Housatonic River dredging on schedule

An aerial view of the mid-lower portion of the Housatonic River. — Contributed photo

Although a long and sometimes arduous process, dredging of the Housatonic River is on schedule to begin this fall. It has been more than 40 years since the last time the river was extensively dredged.

This has been an ongoing project in cooperation with the state Port Authority and the U.S. Army Corps of Engineers and with local sponsorship by the Stratford Waterfront and Harbor Management Commission.

Bill Rock, chairman of the dredging committee, said, “Three very important milestones have recently been reached: renewal of funding by the state, selecting a dredging company and finding a solution to the piping plover monitoring situation.”

The state Port Authority, formed after the funding for the project was originally approved by the Connecticut Department of Transportation, has remained committed to the project. Joseph Salvatore, dredging program manager for the Port Authority, has been working with the Waterfront Commission on every aspect of what is actually two projects combined in one. The clean sand that has silted in several areas of the lower Housatonic will be dredged, then transported to Hammonasset, where it will be used for beach nourishment.

Miley Bull of the Connecticut Audubon Society, William Rock, chairman of the Housatonic River Dredging Commission and Joe Salvatore, dredging program manager for the state Port Authority, talk about the Housatonic dredging project. — Contributed photo.

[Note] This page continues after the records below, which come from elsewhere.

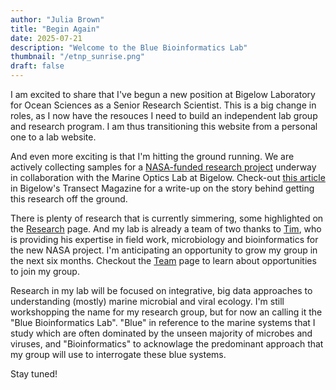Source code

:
 ```yaml
---
author: "Julia Brown"
title: "Begin Again"
date: 2025-07-21
description: "Welcome to the Blue Bioinformatics Lab"
thumbnail: "/etnp_sunrise.png"
draft: false
---
```


I am excited to share that I've begun a new position at Bigelow Laboratory for Ocean Sciences as a Senior Research Scientist. This is a big change in roles, as I now have the resouces I need to build an independent lab group and research program. I am thus transitioning this website from a personal one to a lab website. 

And even more exciting is that I'm hitting the ground running. We are actively collecting samples for a [NASA-funded research project](/en/projects/microbes_from_space) underway in collaboration with the Marine Optics Lab at Bigelow. Check-out [this article](https://www.bigelow.org/news/articles/2025-06-26.html) in Bigelow's Transect Magazine for a write-up on the story behind getting this research off the ground. 

There is plenty of research that is currently simmering, some highlighted on the [Research](/en/projects/) page. And my lab is already a team of two thanks to [Tim](/en/people/tim/), who is providing his expertise in field work, microbiology and bioinformatics for the new NASA project. I'm anticipating an opportunity to grow my group in the next six months. Checkout the [Team](/en/people/) page to learn about opportunities to join my group. 

Research in my lab will be focused on integrative, big data approaches to understanding (mostly) marine microbial and viral ecology. I'm still workshopping the name for my research group, but for now an calling it the "Blue Bioinformatics Lab". "Blue" in reference to the marine systems that I study which are often dominated by the unseen majority of microbes and viruses, and "Bioinformatics" to acknowlage the predominant approach that my group will use to interrogate these blue systems. 

Stay tuned!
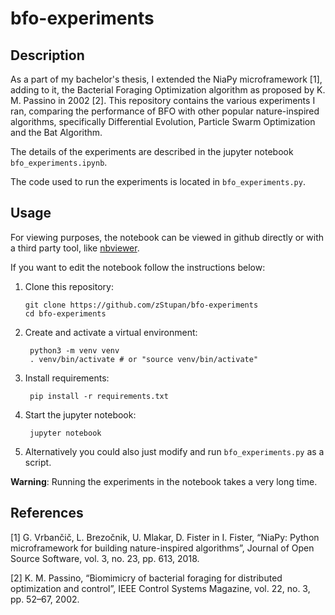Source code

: # bfo-experiments

## Description

As a part of my bachelor's thesis, I extended the NiaPy microframework [1],
adding to it, the Bacterial Foraging Optimization algorithm as proposed by
K. M. Passino in 2002 [2]. This repository contains the various experiments I ran,
comparing the performance of BFO with other popular nature-inspired algorithms,
specifically Differential Evolution, Particle Swarm Optimization and the Bat Algorithm.

The details of the experiments are described in the jupyter notebook `bfo_experiments.ipynb`.

The code used to run the experiments is located in `bfo_experiments.py`.

## Usage

For viewing purposes, the notebook can be viewed in github directly or with a third party tool,
like [nbviewer](https://nbviewer.jupyter.org/).

If you want to edit the notebook follow the instructions below:

1. Clone this repository:
    ```shell
    git clone https://github.com/zStupan/bfo-experiments
    cd bfo-experiments
    ```
2. Create and activate a virtual environment:
   ```shell
    python3 -m venv venv
    . venv/bin/activate # or "source venv/bin/activate"
    ```
   
3. Install requirements:
   ```shell
    pip install -r requirements.txt
    ```
   
4. Start the jupyter notebook:
   ```shell
    jupyter notebook
    ```

5. Alternatively you could also just modify and run `bfo_experiments.py` as a script.

**Warning**: Running the experiments in the notebook takes a very long time.

## References
[1] G. Vrbančič, L. Brezočnik, U. Mlakar, D. Fister in I. Fister, “NiaPy: Python microframework for building nature-inspired algorithms”, Journal of Open Source Software, vol. 3, no. 23, pp. 613, 2018.

[2] K. M. Passino, “Biomimicry of bacterial foraging for distributed optimization and control”, IEEE Control Systems Magazine, vol. 22, no. 3, pp. 52–67, 2002.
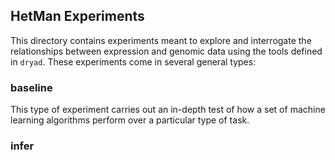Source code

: HetMan Experiments
------------------

This directory contains experiments meant to explore and interrogate the
relationships between expression and genomic data using the tools defined in
```dryad```. These experiments come in several general types:


### baseline ###

This type of experiment carries out an in-depth test of how a set of machine
learning algorithms perform over a particular type of task.


### infer ###

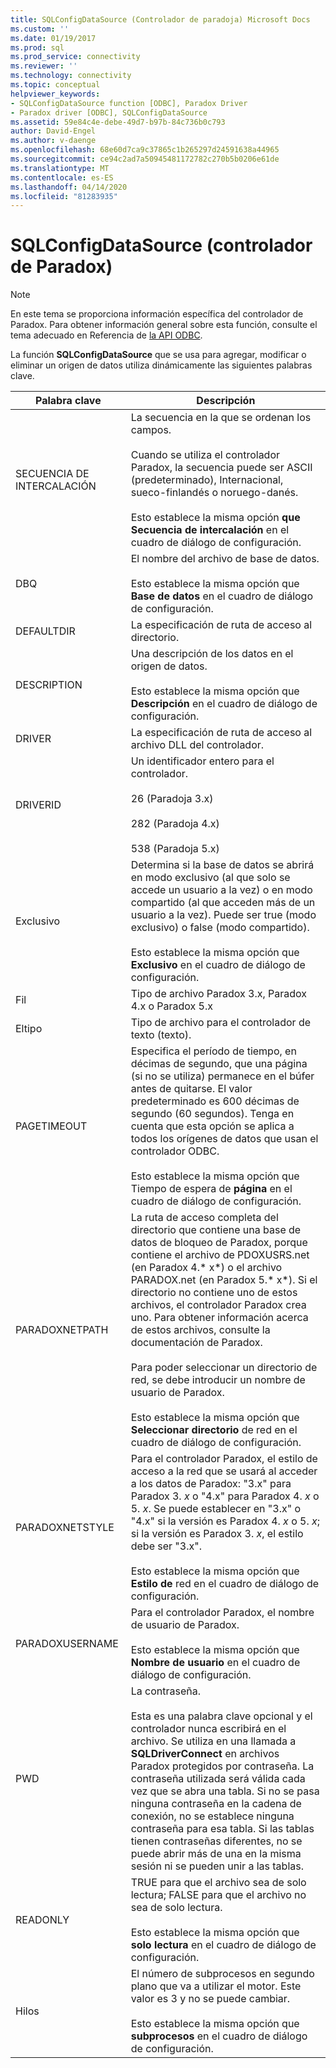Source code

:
 ```yaml
---
title: SQLConfigDataSource (Controlador de paradoja) Microsoft Docs
ms.custom: ''
ms.date: 01/19/2017
ms.prod: sql
ms.prod_service: connectivity
ms.reviewer: ''
ms.technology: connectivity
ms.topic: conceptual
helpviewer_keywords:
- SQLConfigDataSource function [ODBC], Paradox Driver
- Paradox driver [ODBC], SQLConfigDataSource
ms.assetid: 59e84c4e-debe-49d7-b97b-84c736b0c793
author: David-Engel
ms.author: v-daenge
ms.openlocfilehash: 68e60d7ca9c37865c1b265297d24591638a44965
ms.sourcegitcommit: ce94c2ad7a50945481172782c270b5b0206e61de
ms.translationtype: MT
ms.contentlocale: es-ES
ms.lasthandoff: 04/14/2020
ms.locfileid: "81283935"
---
```

# <a name="sqlconfigdatasource-paradox-driver"></a>SQLConfigDataSource (controlador de Paradox)
> [!NOTE]  
>  En este tema se proporciona información específica del controlador de Paradox. Para obtener información general sobre esta función, consulte el tema adecuado en Referencia de [la API ODBC](../../odbc/reference/syntax/odbc-api-reference.md).  
  
 La función **SQLConfigDataSource** que se usa para agregar, modificar o eliminar un origen de datos utiliza dinámicamente las siguientes palabras clave.  
  
|Palabra clave|Descripción|  
|-------------|-----------------|  
|SECUENCIA DE INTERCALACIÓN|La secuencia en la que se ordenan los campos.<br /><br /> Cuando se utiliza el controlador Paradox, la secuencia puede ser ASCII (predeterminado), Internacional, sueco-finlandés o noruego-danés.<br /><br /> Esto establece la misma opción **que Secuencia de intercalación** en el cuadro de diálogo de configuración.|  
|DBQ|El nombre del archivo de base de datos.<br /><br /> Esto establece la misma opción que **Base de datos** en el cuadro de diálogo de configuración.|  
|DEFAULTDIR|La especificación de ruta de acceso al directorio.|  
|DESCRIPTION|Una descripción de los datos en el origen de datos.<br /><br /> Esto establece la misma opción que **Descripción** en el cuadro de diálogo de configuración.|  
|DRIVER|La especificación de ruta de acceso al archivo DLL del controlador.|  
|DRIVERID|Un identificador entero para el controlador.<br /><br /> 26 (Paradoja 3.x)<br /><br /> 282 (Paradoja 4.x)<br /><br /> 538 (Paradoja 5.x)|  
|Exclusivo|Determina si la base de datos se abrirá en modo exclusivo (al que solo se accede un usuario a la vez) o en modo compartido (al que acceden más de un usuario a la vez). Puede ser true (modo exclusivo) o false (modo compartido).<br /><br /> Esto establece la misma opción que **Exclusivo** en el cuadro de diálogo de configuración.|  
|Fil|Tipo de archivo Paradox 3.x, Paradox 4.x o Paradox 5.x|  
|Eltipo|Tipo de archivo para el controlador de texto (texto).|  
|PAGETIMEOUT|Especifica el período de tiempo, en décimas de segundo, que una página (si no se utiliza) permanece en el búfer antes de quitarse. El valor predeterminado es 600 décimas de segundo (60 segundos). Tenga en cuenta que esta opción se aplica a todos los orígenes de datos que usan el controlador ODBC.<br /><br /> Esto establece la misma opción que Tiempo de espera de **página** en el cuadro de diálogo de configuración.|  
|PARADOXNETPATH|La ruta de acceso completa del directorio que contiene una base de datos de bloqueo de Paradox, porque contiene el archivo de PDOXUSRS.net (en Paradox 4.* x*) o el archivo PARADOX.net (en Paradox 5.* x*). Si el directorio no contiene uno de estos archivos, el controlador Paradox crea uno. Para obtener información acerca de estos archivos, consulte la documentación de Paradox.<br /><br /> Para poder seleccionar un directorio de red, se debe introducir un nombre de usuario de Paradox.<br /><br /> Esto establece la misma opción que **Seleccionar directorio** de red en el cuadro de diálogo de configuración.|  
|PARADOXNETSTYLE|Para el controlador Paradox, el estilo de acceso a la red que se usará al acceder a los datos de Paradox: "3.x" para Paradox 3. *x* o "4.x" para Paradox 4. *x* o 5. *x*. Se puede establecer en "3.x" o "4.x" si la versión es Paradox 4. *x* o 5. *x*; si la versión es Paradox 3. *x*, el estilo debe ser "3.x".<br /><br /> Esto establece la misma opción que **Estilo de** red en el cuadro de diálogo de configuración.|  
|PARADOXUSERNAME|Para el controlador Paradox, el nombre de usuario de Paradox.<br /><br /> Esto establece la misma opción que **Nombre de usuario** en el cuadro de diálogo de configuración.|  
|PWD|La contraseña.<br /><br /> Esta es una palabra clave opcional y el controlador nunca escribirá en el archivo. Se utiliza en una llamada a **SQLDriverConnect** en archivos Paradox protegidos por contraseña. La contraseña utilizada será válida cada vez que se abra una tabla. Si no se pasa ninguna contraseña en la cadena de conexión, no se establece ninguna contraseña para esa tabla. Si las tablas tienen contraseñas diferentes, no se puede abrir más de una en la misma sesión ni se pueden unir a las tablas.|  
|READONLY|TRUE para que el archivo sea de solo lectura; FALSE para que el archivo no sea de solo lectura.<br /><br /> Esto establece la misma opción que **solo lectura** en el cuadro de diálogo de configuración.|  
|Hilos|El número de subprocesos en segundo plano que va a utilizar el motor. Este valor es 3 y no se puede cambiar.<br /><br /> Esto establece la misma opción que **subprocesos** en el cuadro de diálogo de configuración.|
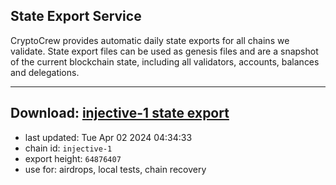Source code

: ## State Export Service
CryptoCrew provides automatic daily state exports for all chains we validate. State export files can be used as genesis files and are a snapshot of the current blockchain state, including all validators, accounts, balances and delegations.

---
**Download: [injective-1 state export](https://dl-eu2.ccvalidators.com/SERVICE/injective/injective-1_export_64876407.json)**
---

- last updated: Tue Apr 02 2024 04:34:33
- chain id: `injective-1`
- export height: `64876407`
- use for: airdrops, local tests, chain recovery
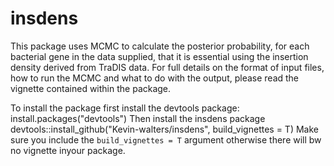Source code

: # insdens
This package uses MCMC to calculate the posterior probability, for each bacterial gene in the data supplied, that it is essential using the insertion density derived from TraDIS data.
For full details on the format of input files, how to run the MCMC and what to do with the output, please read the vignette contained within the package.

To install the package first install the devtools package:
install.packages("devtools")
Then install the insdens package
devtools::install_github("Kevin-walters/insdens", build_vignettes = T)
Make sure you include the `build_vignettes = T` argument otherwise there will bw no vignette inyour package.
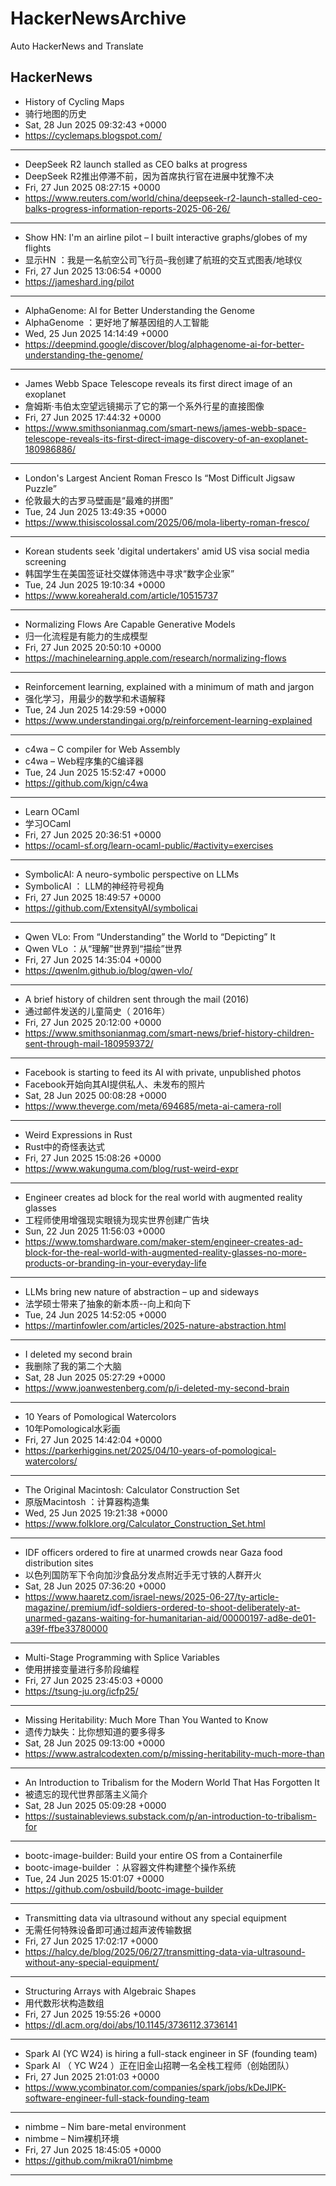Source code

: # HackerNewsArchive
Auto HackerNews and Translate

## HackerNews
* History of Cycling Maps
* 骑行地图的历史
* Sat, 28 Jun 2025 09:32:43 +0000
* https://cyclemaps.blogspot.com/
----
* DeepSeek R2 launch stalled as CEO balks at progress
* DeepSeek R2推出停滞不前，因为首席执行官在进展中犹豫不决
* Fri, 27 Jun 2025 08:27:15 +0000
* https://www.reuters.com/world/china/deepseek-r2-launch-stalled-ceo-balks-progress-information-reports-2025-06-26/
----
* Show HN: I'm an airline pilot – I built interactive graphs/globes of my flights
* 显示HN ：我是一名航空公司飞行员–我创建了航班的交互式图表/地球仪
* Fri, 27 Jun 2025 13:06:54 +0000
* https://jameshard.ing/pilot
----
* AlphaGenome: AI for Better Understanding the Genome
* AlphaGenome ：更好地了解基因组的人工智能
* Wed, 25 Jun 2025 14:14:49 +0000
* https://deepmind.google/discover/blog/alphagenome-ai-for-better-understanding-the-genome/
----
* James Webb Space Telescope reveals its first direct image of an exoplanet
* 詹姆斯·韦伯太空望远镜揭示了它的第一个系外行星的直接图像
* Fri, 27 Jun 2025 17:44:32 +0000
* https://www.smithsonianmag.com/smart-news/james-webb-space-telescope-reveals-its-first-direct-image-discovery-of-an-exoplanet-180986886/
----
* London's Largest Ancient Roman Fresco Is “Most Difficult Jigsaw Puzzle”
* 伦敦最大的古罗马壁画是“最难的拼图”
* Tue, 24 Jun 2025 13:49:35 +0000
* https://www.thisiscolossal.com/2025/06/mola-liberty-roman-fresco/
----
* Korean students seek 'digital undertakers' amid US visa social media screening
* 韩国学生在美国签证社交媒体筛选中寻求“数字企业家”
* Tue, 24 Jun 2025 19:10:34 +0000
* https://www.koreaherald.com/article/10515737
----
* Normalizing Flows Are Capable Generative Models
* 归一化流程是有能力的生成模型
* Fri, 27 Jun 2025 20:50:10 +0000
* https://machinelearning.apple.com/research/normalizing-flows
----
* Reinforcement learning, explained with a minimum of math and jargon
* 强化学习，用最少的数学和术语解释
* Tue, 24 Jun 2025 14:29:59 +0000
* https://www.understandingai.org/p/reinforcement-learning-explained
----
* c4wa – C compiler for Web Assembly
* c4wa – Web程序集的C编译器
* Tue, 24 Jun 2025 15:52:47 +0000
* https://github.com/kign/c4wa
----
* Learn OCaml
* 学习OCaml
* Fri, 27 Jun 2025 20:36:51 +0000
* https://ocaml-sf.org/learn-ocaml-public/#activity=exercises
----
* SymbolicAI: A neuro-symbolic perspective on LLMs
* SymbolicAI ： LLM的神经符号视角
* Fri, 27 Jun 2025 18:49:57 +0000
* https://github.com/ExtensityAI/symbolicai
----
* Qwen VLo: From “Understanding” the World to “Depicting” It
* Qwen VLo ：从“理解”世界到“描绘”世界
* Fri, 27 Jun 2025 14:35:04 +0000
* https://qwenlm.github.io/blog/qwen-vlo/
----
* A brief history of children sent through the mail (2016)
* 通过邮件发送的儿童简史（ 2016年）
* Fri, 27 Jun 2025 20:12:00 +0000
* https://www.smithsonianmag.com/smart-news/brief-history-children-sent-through-mail-180959372/
----
* Facebook is starting to feed its AI with private, unpublished photos
* Facebook开始向其AI提供私人、未发布的照片
* Sat, 28 Jun 2025 00:08:28 +0000
* https://www.theverge.com/meta/694685/meta-ai-camera-roll
----
* Weird Expressions in Rust
* Rust中的奇怪表达式
* Fri, 27 Jun 2025 15:08:26 +0000
* https://www.wakunguma.com/blog/rust-weird-expr
----
* Engineer creates ad block for the real world with augmented reality glasses
* 工程师使用增强现实眼镜为现实世界创建广告块
* Sun, 22 Jun 2025 11:56:03 +0000
* https://www.tomshardware.com/maker-stem/engineer-creates-ad-block-for-the-real-world-with-augmented-reality-glasses-no-more-products-or-branding-in-your-everyday-life
----
* LLMs bring new nature of abstraction – up and sideways
* 法学硕士带来了抽象的新本质--向上和向下
* Tue, 24 Jun 2025 14:52:05 +0000
* https://martinfowler.com/articles/2025-nature-abstraction.html
----
* I deleted my second brain
* 我删除了我的第二个大脑
* Sat, 28 Jun 2025 05:27:29 +0000
* https://www.joanwestenberg.com/p/i-deleted-my-second-brain
----
* 10 Years of Pomological Watercolors
* 10年Pomological水彩画
* Fri, 27 Jun 2025 14:42:04 +0000
* https://parkerhiggins.net/2025/04/10-years-of-pomological-watercolors/
----
* The Original Macintosh: Calculator Construction Set
* 原版Macintosh ：计算器构造集
* Wed, 25 Jun 2025 19:21:38 +0000
* https://www.folklore.org/Calculator_Construction_Set.html
----
* IDF officers ordered to fire at unarmed crowds near Gaza food distribution sites
* 以色列国防军下令向加沙食品分发点附近手无寸铁的人群开火
* Sat, 28 Jun 2025 07:36:20 +0000
* https://www.haaretz.com/israel-news/2025-06-27/ty-article-magazine/.premium/idf-soldiers-ordered-to-shoot-deliberately-at-unarmed-gazans-waiting-for-humanitarian-aid/00000197-ad8e-de01-a39f-ffbe33780000
----
* Multi-Stage Programming with Splice Variables
* 使用拼接变量进行多阶段编程
* Fri, 27 Jun 2025 23:45:03 +0000
* https://tsung-ju.org/icfp25/
----
* Missing Heritability: Much More Than You Wanted to Know
* 遗传力缺失：比你想知道的要多得多
* Sat, 28 Jun 2025 09:13:00 +0000
* https://www.astralcodexten.com/p/missing-heritability-much-more-than
----
* An Introduction to Tribalism for the Modern World That Has Forgotten It
* 被遗忘的现代世界部落主义简介
* Sat, 28 Jun 2025 05:09:28 +0000
* https://sustainableviews.substack.com/p/an-introduction-to-tribalism-for
----
* bootc-image-builder: Build your entire OS from a Containerfile
* bootc-image-builder ：从容器文件构建整个操作系统
* Tue, 24 Jun 2025 15:01:07 +0000
* https://github.com/osbuild/bootc-image-builder
----
* Transmitting data via ultrasound without any special equipment
* 无需任何特殊设备即可通过超声波传输数据
* Fri, 27 Jun 2025 17:02:17 +0000
* https://halcy.de/blog/2025/06/27/transmitting-data-via-ultrasound-without-any-special-equipment/
----
* Structuring Arrays with Algebraic Shapes
* 用代数形状构造数组
* Fri, 27 Jun 2025 19:55:26 +0000
* https://dl.acm.org/doi/abs/10.1145/3736112.3736141
----
* Spark AI (YC W24) is hiring a full-stack engineer in SF (founding team)
* Spark AI （ YC W24 ）正在旧金山招聘一名全栈工程师（创始团队）
* Fri, 27 Jun 2025 21:01:03 +0000
* https://www.ycombinator.com/companies/spark/jobs/kDeJlPK-software-engineer-full-stack-founding-team
----
* nimbme – Nim bare-metal environment
* nimbme – Nim裸机环境
* Fri, 27 Jun 2025 18:45:05 +0000
* https://github.com/mikra01/nimbme
----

Miley Bull of the Connecticut Audubon Society, William Rock, chairman of the Housatonic River Dredging Commission and Joe Salvatore, dredging program manager for the state Port Authority, talk about the Housatonic dredging project. — Contributed photo.

The Army Corps of Engineers put the job out to bid at the beginning of the year, and recently the Cashman Dredging and Marine Contracting Co. of Quincy, Mass., was awarded the contract. Cashman bid $9.3 million to dredge nearly 300,000 cubic yards of sand from the river and deposit it on the beach. This will bring the depth of the river to 18 feet with a width of 200 feet from just beyond the breakwater to Goose Island. Dredging is scheduled to begin in late October and be finished before March 1, 2018. The dredge window was identified to eliminate impact on both wildlife and human use of both geographical areas.

An agreement had originally been reached with the state of Connecticut Department of Energy and Environmental Protection to monitor the piping plover population on the beach. Because of state budget cuts and reorganization of DEEP, they no longer had the personnel to carry this out. “To remedy this problem, we contacted longtime associate Miley Bull [of the Connecticut Audubon Society], and he agreed to handle the task of monitoring these birds,” Rock said.

“This project is ‘phase two’ of our dredging efforts. We completed phase one in 2012, which removed 63,000 cubic yards of sand and deposited it off of Long Beach. That project cost approximately $1 million. When totaled, phase two’s cost will be close to $10 million, making it the largest-ever state-funded dredging project. Together, a total of $11 million worth of services was obtained for the town of Stratford through the efforts of the volunteer Stratford Waterfront and Harbor Management Commission,” said Rock, who served 10 terms as the commission’s chairman and currently serves on the board of directors for the Connecticut Harbor Management Association.